When she arrived, Ms. Vichinsky was on all fours, timing her contractions with her cellphone as her husband gathered necessities to take to the hospital. “She was just in agony, in excruciating pain. She was rocking and the contractions were getting closer and closer,” Officer Peterson recalled. “She looked at me and said, ‘I feel like I have to push.’ I undressed her and we got her as comfortable as we could, being that she was on their front porch. Her labor progressed. Looking back, it felt like it took forever, but really it was very fast — only a few minutes.”

When he dialed 911, a remarkably calm Mr. Vichinsky first requested a police escort to the hospital, as he’d heard that traffic was terrible. His wife’s heavy breathing can be heard in an audio recording of the call as Brittany Lloyd, an East Hampton Village public safety dispatcher, asked him questions.

“How old is your wife?”

“She’s . . . 33,” Mr. Vichinsky answered. To his wife, he said, “We’ll take the Cadillac.”

“We’re sending an ambulance, so the ambulance will take her.”

“Okay. Okay.”

“Is she awake?”

“Yeah, she’s awake.”

“Just to confirm, is she breathing?”

“Yes, she’s breathing.”

“Just to confirm, is there any serious bleeding?”

“Not serious bleeding, no.”

“Is she at high risk or are there any complications?”

“No, not to my knowledge.”

“This isn’t delaying the response,” Ms. Lloyd said. “The police officers will probably get there first and just assess her and see what’s going on.”

“She just needs to go to the hospital. She already talked to the doctor,” Mr. Vichinsky said.

“The ambulance and police are coming. I’m going to stay on the line with you until they’re right there with her, okay?”


“Let me know if anything changes. If the contractions get closer together, let me know. Don’t prevent anything. . . . Let her assume the most comfortable position for her and take deep breaths during the contractions.”
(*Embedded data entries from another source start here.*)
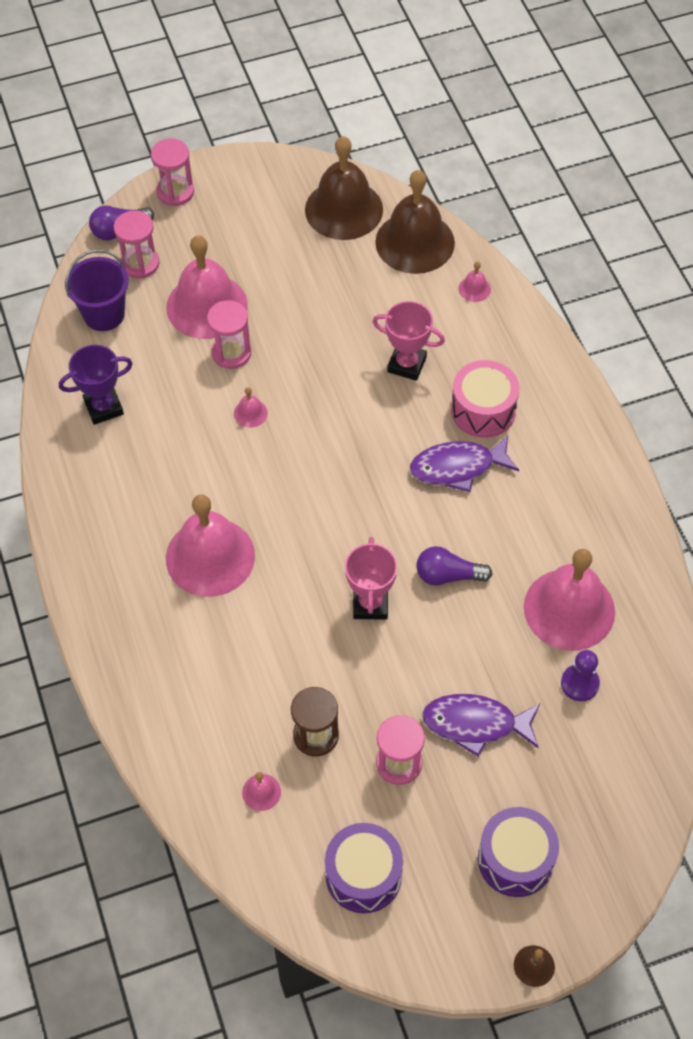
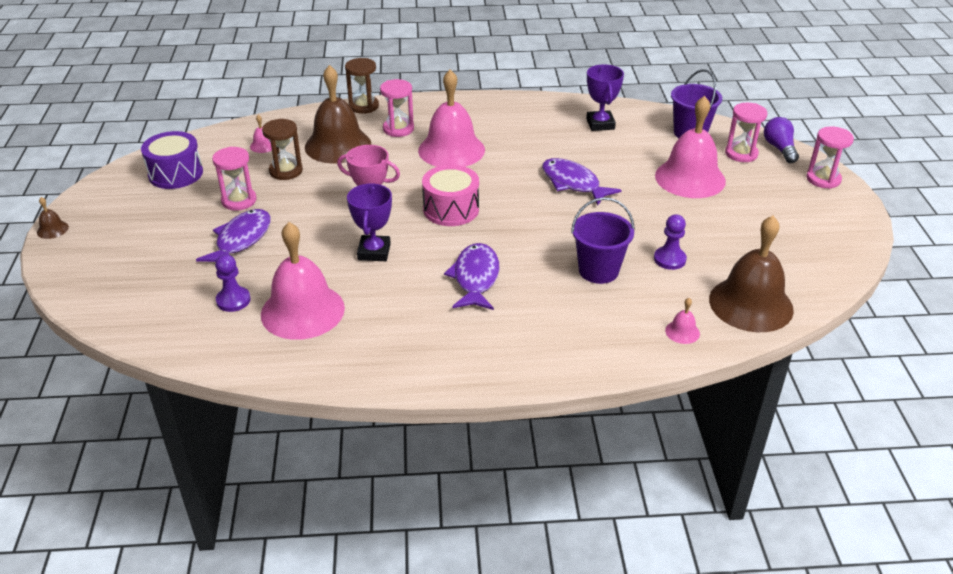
camera: 105 degrees right, 20 degrees down
pink hourglass [207,300,251,369] -> pink hourglass moved to [380,79,414,137]
pink bell [234,387,268,428] -> purple fish [542,158,622,205]
brown bell [305,136,383,240] -> brown bell moved to [305,65,371,164]
pink trophy [372,301,445,381] -> purple bucket [571,197,635,284]
purple light bulb [416,546,492,586] -> purple trophy [347,184,392,261]
pink drum [451,360,519,438] -> pink drum moved to [422,165,479,226]
purple drum [478,807,559,897] -> none
none -> brown hourglass [345,58,379,114]
none -> purple pawn [654,214,687,270]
“Take deep breaths, baby,” Mr. Vichinsky can be heard saying. “I’m on the phone right now, the ambulance is on the way. . . . Do you have a toothbrush?”
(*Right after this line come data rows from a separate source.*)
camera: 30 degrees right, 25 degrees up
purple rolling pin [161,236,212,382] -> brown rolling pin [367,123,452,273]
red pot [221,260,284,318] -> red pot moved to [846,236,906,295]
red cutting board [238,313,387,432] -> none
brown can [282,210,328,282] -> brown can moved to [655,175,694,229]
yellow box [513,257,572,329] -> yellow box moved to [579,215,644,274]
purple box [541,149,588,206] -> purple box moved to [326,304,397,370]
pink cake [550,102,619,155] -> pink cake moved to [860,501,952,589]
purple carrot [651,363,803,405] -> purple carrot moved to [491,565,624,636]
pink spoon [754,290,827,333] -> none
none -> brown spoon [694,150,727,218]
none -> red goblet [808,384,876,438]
“Keep reassuring your wife that help is on the way,” Ms. Lloyd urged.

A crew from the East Hampton Village Ambulance Association, including that agency’s paid paramedic, was out on another emergency run, so a second village ambulance was dispatched to the scene. A call for mutual aid was made to Amagansett, requesting the response of its on-duty paramedic. Village E.M.T.s responded directly to the scene as well, on their own.
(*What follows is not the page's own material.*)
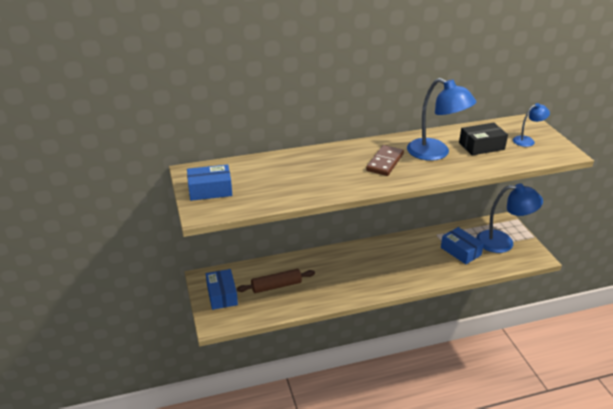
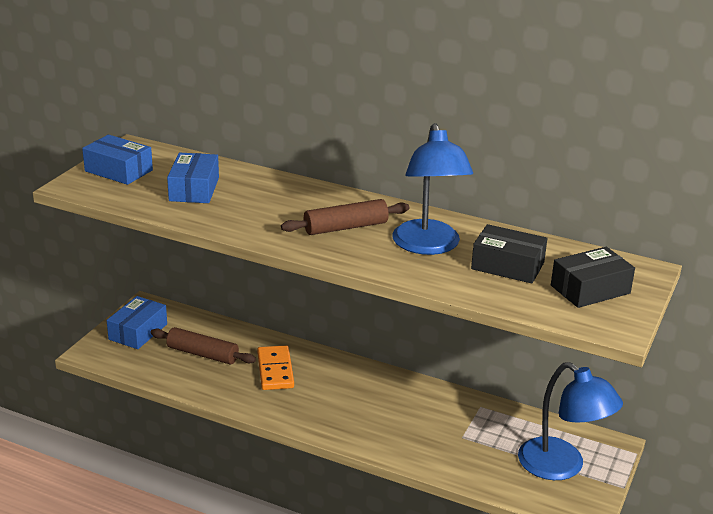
camera: 40 degrees right, 5 degrees down
brown domino [366,145,404,176] -> brown rolling pin [281,199,409,235]
blue box [441,227,484,264] -> blue box moved to [167,152,219,203]
blue lamp [513,103,550,147] -> black box [551,247,635,308]
none -> orange domino [257,345,294,390]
“Everything sort of happened the right way. Unusual, but the ball landed where it should,” Mr. Vichinsky said.

“At every turn, it could have been bad. It went well, that’s the way I look at it, even though it was an extremely traumatic experience,” he said. “I really am thankful, tremendously thankful, for the officers, particularly Grace Peterson. She was really incredible. I feel like if she wasn’t there, who knows.”

Officer Peterson handed the credit right back to the Vichinskys. “Cody was my right-hand man. He really helped me. He was really wide-eyed and nervous, of course . . . and Lauren was an absolute rock star. We were somewhat of a well-oiled machine.”

She has been thinking about Isabelle every day. “I do feel really lucky that I was able to assist them in such a special moment,” she said. “To see her take her first breath is something I’ll remember for my whole, entire life.”